During my career as a docent, I needed to reach out to people like me. A committee for special needs was created to provide services to people who have disabilities. This program includes a tableau vivant for people who are partially sighted and blind, which includes the use of three-dimensional replicas of elements in a painting. These palpable models are used to explain the historical context of the painting, the artistic style and techniques, and the significance of the Jewish rituals so that they come alive for visitors.

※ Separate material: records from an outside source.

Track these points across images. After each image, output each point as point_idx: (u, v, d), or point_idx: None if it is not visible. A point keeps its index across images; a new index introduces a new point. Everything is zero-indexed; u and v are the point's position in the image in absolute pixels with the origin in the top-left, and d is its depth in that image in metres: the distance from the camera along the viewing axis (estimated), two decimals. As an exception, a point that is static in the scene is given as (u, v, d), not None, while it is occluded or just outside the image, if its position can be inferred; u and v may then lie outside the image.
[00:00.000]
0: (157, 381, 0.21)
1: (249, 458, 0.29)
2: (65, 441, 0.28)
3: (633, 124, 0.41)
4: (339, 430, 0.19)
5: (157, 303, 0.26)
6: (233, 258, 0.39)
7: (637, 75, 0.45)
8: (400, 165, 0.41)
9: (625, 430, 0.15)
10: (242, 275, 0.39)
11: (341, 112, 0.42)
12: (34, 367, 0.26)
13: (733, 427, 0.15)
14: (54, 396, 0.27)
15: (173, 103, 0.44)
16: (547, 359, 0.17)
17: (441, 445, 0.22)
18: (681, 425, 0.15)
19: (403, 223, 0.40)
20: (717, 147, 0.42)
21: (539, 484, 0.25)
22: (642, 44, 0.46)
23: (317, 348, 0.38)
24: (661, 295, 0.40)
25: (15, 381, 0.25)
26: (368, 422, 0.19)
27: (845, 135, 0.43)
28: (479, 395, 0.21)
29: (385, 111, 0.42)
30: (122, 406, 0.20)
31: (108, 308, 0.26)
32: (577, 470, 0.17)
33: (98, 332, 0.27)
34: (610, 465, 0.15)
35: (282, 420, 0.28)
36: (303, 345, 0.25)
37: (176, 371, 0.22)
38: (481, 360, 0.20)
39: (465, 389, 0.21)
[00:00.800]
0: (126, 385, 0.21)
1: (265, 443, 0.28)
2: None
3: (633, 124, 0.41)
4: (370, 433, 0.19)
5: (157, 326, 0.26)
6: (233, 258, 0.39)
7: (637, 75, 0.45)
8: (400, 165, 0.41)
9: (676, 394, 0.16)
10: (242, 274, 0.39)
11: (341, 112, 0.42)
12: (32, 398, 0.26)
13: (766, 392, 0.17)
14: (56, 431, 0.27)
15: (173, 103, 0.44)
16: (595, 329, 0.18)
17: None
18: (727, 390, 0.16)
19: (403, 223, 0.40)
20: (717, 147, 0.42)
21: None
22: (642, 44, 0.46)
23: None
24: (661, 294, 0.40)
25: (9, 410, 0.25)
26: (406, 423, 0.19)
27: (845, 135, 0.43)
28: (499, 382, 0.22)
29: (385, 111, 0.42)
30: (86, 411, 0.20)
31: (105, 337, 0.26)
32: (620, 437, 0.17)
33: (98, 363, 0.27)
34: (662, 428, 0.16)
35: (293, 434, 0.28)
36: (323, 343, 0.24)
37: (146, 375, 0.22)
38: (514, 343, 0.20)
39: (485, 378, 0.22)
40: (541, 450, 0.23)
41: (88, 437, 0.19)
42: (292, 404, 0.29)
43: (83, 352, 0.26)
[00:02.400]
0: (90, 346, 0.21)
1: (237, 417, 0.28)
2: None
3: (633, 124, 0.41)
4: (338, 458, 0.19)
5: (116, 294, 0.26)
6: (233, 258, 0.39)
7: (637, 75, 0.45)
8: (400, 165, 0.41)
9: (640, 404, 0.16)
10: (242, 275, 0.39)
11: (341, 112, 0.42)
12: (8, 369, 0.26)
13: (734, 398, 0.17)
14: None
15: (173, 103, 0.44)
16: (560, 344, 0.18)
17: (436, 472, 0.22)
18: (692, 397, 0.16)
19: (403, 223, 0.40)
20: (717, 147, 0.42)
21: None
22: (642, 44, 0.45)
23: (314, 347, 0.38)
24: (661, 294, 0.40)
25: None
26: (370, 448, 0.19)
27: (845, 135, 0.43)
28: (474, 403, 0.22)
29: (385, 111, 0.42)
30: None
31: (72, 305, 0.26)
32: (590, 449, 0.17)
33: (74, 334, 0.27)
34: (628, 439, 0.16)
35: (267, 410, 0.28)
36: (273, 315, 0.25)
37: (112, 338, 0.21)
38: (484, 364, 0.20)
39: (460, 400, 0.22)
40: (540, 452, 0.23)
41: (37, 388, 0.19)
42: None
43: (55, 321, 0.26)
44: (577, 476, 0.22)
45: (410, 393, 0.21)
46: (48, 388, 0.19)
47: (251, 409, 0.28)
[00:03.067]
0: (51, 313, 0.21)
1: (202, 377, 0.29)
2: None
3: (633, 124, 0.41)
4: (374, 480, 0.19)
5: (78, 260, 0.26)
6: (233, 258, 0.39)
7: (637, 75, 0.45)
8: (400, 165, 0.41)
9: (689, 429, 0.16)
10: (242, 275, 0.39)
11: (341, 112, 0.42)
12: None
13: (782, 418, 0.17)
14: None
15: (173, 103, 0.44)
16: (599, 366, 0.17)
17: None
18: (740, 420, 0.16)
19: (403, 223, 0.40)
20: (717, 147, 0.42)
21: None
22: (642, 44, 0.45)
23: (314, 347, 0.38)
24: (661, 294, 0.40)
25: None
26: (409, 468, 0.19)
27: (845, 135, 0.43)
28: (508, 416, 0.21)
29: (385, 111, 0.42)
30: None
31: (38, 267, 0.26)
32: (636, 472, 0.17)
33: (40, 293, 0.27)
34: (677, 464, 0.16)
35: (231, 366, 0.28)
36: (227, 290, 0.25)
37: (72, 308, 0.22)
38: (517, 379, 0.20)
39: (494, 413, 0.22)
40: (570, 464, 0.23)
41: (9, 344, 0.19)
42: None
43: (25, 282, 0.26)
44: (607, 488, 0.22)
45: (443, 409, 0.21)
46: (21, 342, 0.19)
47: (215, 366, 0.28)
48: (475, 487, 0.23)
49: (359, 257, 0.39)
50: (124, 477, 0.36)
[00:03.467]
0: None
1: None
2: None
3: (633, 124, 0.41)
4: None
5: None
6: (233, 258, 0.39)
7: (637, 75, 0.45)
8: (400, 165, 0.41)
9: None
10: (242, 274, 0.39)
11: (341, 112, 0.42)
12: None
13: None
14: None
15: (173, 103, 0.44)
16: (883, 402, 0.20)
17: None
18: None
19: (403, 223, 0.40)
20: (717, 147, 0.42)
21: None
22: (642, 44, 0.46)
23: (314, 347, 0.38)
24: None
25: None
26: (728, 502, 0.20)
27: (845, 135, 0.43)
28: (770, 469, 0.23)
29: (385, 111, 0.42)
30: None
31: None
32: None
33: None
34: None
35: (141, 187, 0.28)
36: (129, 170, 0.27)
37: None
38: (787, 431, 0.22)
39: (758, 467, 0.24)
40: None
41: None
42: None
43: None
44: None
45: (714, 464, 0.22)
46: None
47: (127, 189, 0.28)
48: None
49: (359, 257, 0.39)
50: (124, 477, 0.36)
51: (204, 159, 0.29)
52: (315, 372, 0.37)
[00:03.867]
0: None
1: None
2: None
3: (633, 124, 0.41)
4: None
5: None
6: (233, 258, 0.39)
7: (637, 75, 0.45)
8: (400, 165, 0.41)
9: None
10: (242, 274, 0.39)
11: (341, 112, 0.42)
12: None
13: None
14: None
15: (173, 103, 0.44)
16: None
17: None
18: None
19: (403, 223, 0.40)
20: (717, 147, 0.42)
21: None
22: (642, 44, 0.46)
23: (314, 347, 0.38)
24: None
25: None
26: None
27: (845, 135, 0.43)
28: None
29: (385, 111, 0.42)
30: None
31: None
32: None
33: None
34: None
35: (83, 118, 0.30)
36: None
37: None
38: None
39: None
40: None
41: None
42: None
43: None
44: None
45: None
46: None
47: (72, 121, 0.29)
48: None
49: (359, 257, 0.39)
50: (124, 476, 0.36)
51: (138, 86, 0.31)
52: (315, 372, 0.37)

For some time I conducted in-depth descriptive tours for partially sighted and blind people. However, as my vision worsened, I had a colleague provide the in-depth descriptions, while I provided the historic background on the exhibition and various artworks. Today, I lead open tours for visitors who come to the museum, so the audience is sighted. Many times, I'll ask the people on my tour for assistance in getting through an exhibition.

I think it is important for museums to train blind and low-vision people like me as docents in order to set role models and to demonstrate that blind people are fully capable of being active participants. I believe that I also serve as a role model for other people who are blind by showing them, as well as the general public, that someone who is partially sighted or blind is perfectly capable of conducting tours through a museum.

It takes me four times longer than other docents to memorize all the aspects of the exhibitions that I cannot see, to keep all of this information in my head. I consider it worthwhile, though, because I love to teach people, I love to share my knowledge, my passion for art, and I think there are many blind people like me who want to share their knowledge with others. One of my goals in life is to demonstrate that people who are blind are perfectly capable individuals. When people see a blind person talking about a work of art, when they see my cane, and realize that I cannot see, they are amazed. I look forward to the day that they are not amazed, when museums are full of people who are blind or low vision, as employees, as docents, and as visitors.

The opportunity of learning and sharing my knowledge with an international audience has been most enriching. I look forward to my future at The Jewish Museum with great thanks, and will continue to innovate new ways of coping with my changing vision in order to see and to share "the beauty in the world."

Judith Kahn Schmeidler, an accessibility advocate, has been an accredited docent at the Jewish Museum in New York City for thirty-six years. For twenty-five of those years she has been legally blind.